_TASK ITEM_.
Below are records; count the lines among them that include the string "pixel", and state only the number.

_INPUT MATERIAL_.

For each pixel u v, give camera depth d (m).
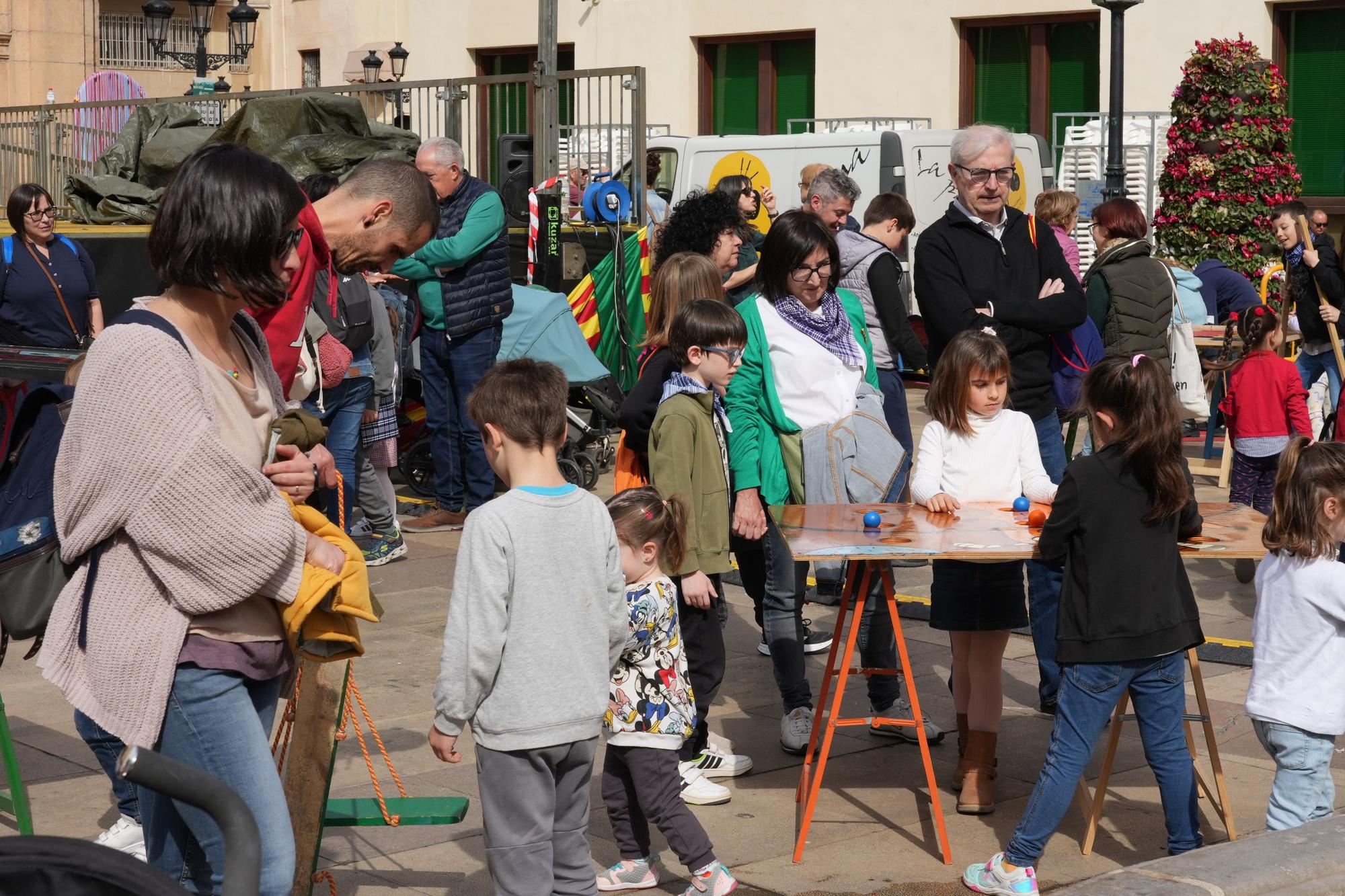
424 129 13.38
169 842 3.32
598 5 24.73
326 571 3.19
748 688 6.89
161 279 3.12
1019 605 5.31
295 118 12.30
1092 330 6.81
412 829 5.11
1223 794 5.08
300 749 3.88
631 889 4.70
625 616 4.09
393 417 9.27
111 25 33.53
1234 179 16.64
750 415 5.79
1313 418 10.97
--
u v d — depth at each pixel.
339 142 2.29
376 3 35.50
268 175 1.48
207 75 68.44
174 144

_WRITTEN REPLY_.
2